WORK REQUIRED - Please write out the text of each item below line for line, and leave the pictures out of your answer.

RECORDS PROVIDED below:

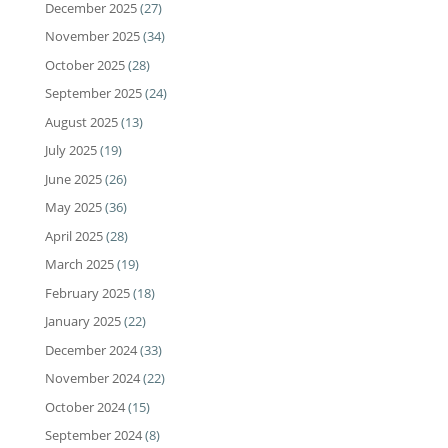
December 2025
(27)
November 2025
(34)
October 2025
(28)
September 2025
(24)
August 2025
(13)
July 2025
(19)
June 2025
(26)
May 2025
(36)
April 2025
(28)
March 2025
(19)
February 2025
(18)
January 2025
(22)
December 2024
(33)
November 2024
(22)
October 2024
(15)
September 2024
(8)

End of RECORDS PROVIDED.

YOUR RESPONSE -
December 2025
(27)
November 2025
(34)
October 2025
(28)
September 2025
(24)
August 2025
(13)
July 2025
(19)
June 2025
(26)
May 2025
(36)
April 2025
(28)
March 2025
(19)
February 2025
(18)
January 2025
(22)
December 2024
(33)
November 2024
(22)
October 2024
(15)
September 2024
(8)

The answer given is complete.